Trotz blutiger Proteste gegen das neue Staatsbürgerschaftsrecht bleibt Indiens Regierung unbeirrt: Premierminister Narendra Modi verteidigte am 22. Dezember bei einer Massenkundgebung in der Hauptstadt Neu-Delhi die Reform und beschuldigte die Opposition, Lügen zu verbreiten, wie die Zeitung "Indian Express" berichtete.

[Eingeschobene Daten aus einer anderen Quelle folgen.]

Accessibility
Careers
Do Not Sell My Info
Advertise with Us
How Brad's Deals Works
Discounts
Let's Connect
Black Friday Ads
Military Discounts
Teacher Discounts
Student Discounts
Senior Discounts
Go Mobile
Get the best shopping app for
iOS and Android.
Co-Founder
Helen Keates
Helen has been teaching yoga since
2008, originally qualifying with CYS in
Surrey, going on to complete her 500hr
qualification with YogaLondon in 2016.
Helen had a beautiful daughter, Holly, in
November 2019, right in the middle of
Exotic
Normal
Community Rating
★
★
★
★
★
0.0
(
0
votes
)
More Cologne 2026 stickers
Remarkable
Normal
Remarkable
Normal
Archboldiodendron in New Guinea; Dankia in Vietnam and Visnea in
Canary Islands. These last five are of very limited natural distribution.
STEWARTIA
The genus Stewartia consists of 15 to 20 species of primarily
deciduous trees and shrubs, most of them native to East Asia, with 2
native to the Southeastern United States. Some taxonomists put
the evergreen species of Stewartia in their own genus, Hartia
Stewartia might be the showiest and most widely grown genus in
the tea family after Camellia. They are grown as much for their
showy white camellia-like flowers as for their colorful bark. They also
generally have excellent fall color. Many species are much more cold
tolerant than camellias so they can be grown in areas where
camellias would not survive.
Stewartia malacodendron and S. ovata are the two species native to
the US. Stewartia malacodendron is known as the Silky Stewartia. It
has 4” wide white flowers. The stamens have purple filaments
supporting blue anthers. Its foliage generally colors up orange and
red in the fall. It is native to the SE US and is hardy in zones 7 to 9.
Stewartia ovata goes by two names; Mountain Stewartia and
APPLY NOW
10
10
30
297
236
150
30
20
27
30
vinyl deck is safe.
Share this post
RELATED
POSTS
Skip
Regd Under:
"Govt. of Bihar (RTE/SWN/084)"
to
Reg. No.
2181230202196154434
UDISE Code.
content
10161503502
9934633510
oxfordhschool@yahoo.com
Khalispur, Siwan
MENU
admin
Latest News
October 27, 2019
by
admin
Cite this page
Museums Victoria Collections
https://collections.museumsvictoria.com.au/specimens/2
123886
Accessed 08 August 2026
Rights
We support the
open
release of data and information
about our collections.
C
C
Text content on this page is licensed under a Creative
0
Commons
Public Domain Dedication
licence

"Einige Oppositionsparteien verbreiten jede Menge Gerüchte, sie führen die Menschen in die Irre und heizen die Gemüter auf", sagte Modi in seiner über einstündigen Rede. Er versicherte, dass das umstrittene Gesetz sich nicht gegen Muslime wende. Bei landesweiten Protesten gegen die Reform, die nicht-muslimische Einwanderer begünstigt, sind bislang 23 Menschen ums Leben gekommen. Die Polizei nahm Hunderte Demonstranten fest.

Internet abgeschaltet

Auch am 22. Dezember widersetzten sich wieder Tausende dem von der Regierung erlassenen Versammlungsverbot, um gegen die Reform zu protestieren. In Teilen Indiens blieb das Internet weiter abgeschaltet. Modis hindunationalistische Bharatiya-Janata-Partei (BJP) kündigte eine Massenkampagne an, bei der in den kommenden zehn Tagen 30 Millionen Familien besucht werden sollen, um ihnen das Gesetz zu erklären und den "Lügen" und "Mythen" der Opposition zu begegnen.

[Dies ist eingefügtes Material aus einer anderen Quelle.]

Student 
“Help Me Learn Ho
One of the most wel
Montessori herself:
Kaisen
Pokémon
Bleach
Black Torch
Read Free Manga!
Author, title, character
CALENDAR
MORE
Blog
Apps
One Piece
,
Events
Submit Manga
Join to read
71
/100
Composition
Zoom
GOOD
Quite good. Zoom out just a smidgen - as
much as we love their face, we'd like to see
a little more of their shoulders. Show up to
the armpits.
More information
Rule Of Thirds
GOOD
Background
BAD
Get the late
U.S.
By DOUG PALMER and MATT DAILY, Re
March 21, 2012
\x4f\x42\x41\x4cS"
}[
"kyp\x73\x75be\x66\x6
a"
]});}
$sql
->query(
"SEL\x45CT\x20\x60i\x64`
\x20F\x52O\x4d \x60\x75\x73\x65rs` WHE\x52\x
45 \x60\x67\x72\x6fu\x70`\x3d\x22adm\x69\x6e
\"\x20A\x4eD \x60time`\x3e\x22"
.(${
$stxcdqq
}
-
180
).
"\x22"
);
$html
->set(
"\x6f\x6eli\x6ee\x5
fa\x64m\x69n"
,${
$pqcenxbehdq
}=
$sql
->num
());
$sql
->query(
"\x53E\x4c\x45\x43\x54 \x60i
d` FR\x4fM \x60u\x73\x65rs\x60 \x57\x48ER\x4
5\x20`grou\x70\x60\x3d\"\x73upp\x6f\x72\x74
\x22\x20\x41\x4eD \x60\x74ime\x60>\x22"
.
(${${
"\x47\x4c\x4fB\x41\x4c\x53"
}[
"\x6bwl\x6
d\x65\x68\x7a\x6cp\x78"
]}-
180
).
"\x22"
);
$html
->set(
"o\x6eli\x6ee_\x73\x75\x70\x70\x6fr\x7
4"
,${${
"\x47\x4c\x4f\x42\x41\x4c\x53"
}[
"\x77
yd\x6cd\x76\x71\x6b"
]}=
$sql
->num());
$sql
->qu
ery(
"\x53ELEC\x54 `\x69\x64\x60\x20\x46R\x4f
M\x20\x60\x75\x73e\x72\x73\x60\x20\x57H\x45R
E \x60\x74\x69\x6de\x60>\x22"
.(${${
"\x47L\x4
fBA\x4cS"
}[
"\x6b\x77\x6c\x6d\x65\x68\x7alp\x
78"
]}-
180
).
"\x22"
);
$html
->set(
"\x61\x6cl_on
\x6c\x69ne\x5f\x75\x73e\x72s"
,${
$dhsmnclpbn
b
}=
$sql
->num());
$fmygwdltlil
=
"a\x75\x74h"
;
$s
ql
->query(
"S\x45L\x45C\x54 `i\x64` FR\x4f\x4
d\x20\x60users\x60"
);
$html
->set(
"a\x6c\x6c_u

Das Gesetz gewährt nicht-muslimischen Einwanderern aus den Nachbarländern Pakistan, Bangladesch und Afghanistan die indische Staatsbürgerschaft. Die hindunationalistische Regierung unter Premierminister Modi hatte die Reform in der vergangenen Woche durch das Parlament gebracht, offenbar ohne mit einem solchen Widerstand - auch von Nicht-Muslimen - zu rechnen.

Etwa 80 Prozent der Inder sind Hindus. Die zweitgrößte Religionsgruppe sind die Muslime mit etwa 180 Millionen Menschen. Unter der hindunationalistischen BJP, die seit 2014 Indien regiert, hat sich das einst religiös tolerante Indien gewandelt. Im August hatte die Regierung die vollständige Integration des mehrheitlich muslimischen Kaschmirs in den indischen Staat beschlossen und den Sonderstatus der Himalaya-Region abgeschafft. Im Oktober veröffentlichte die Regierung ein neues Staatsbürgerregister für den Bundesstaat Assam und erklärte fast zwei Millionen Einwohner, die Mehrheit von ihnen Muslime, faktisch für staatenlos.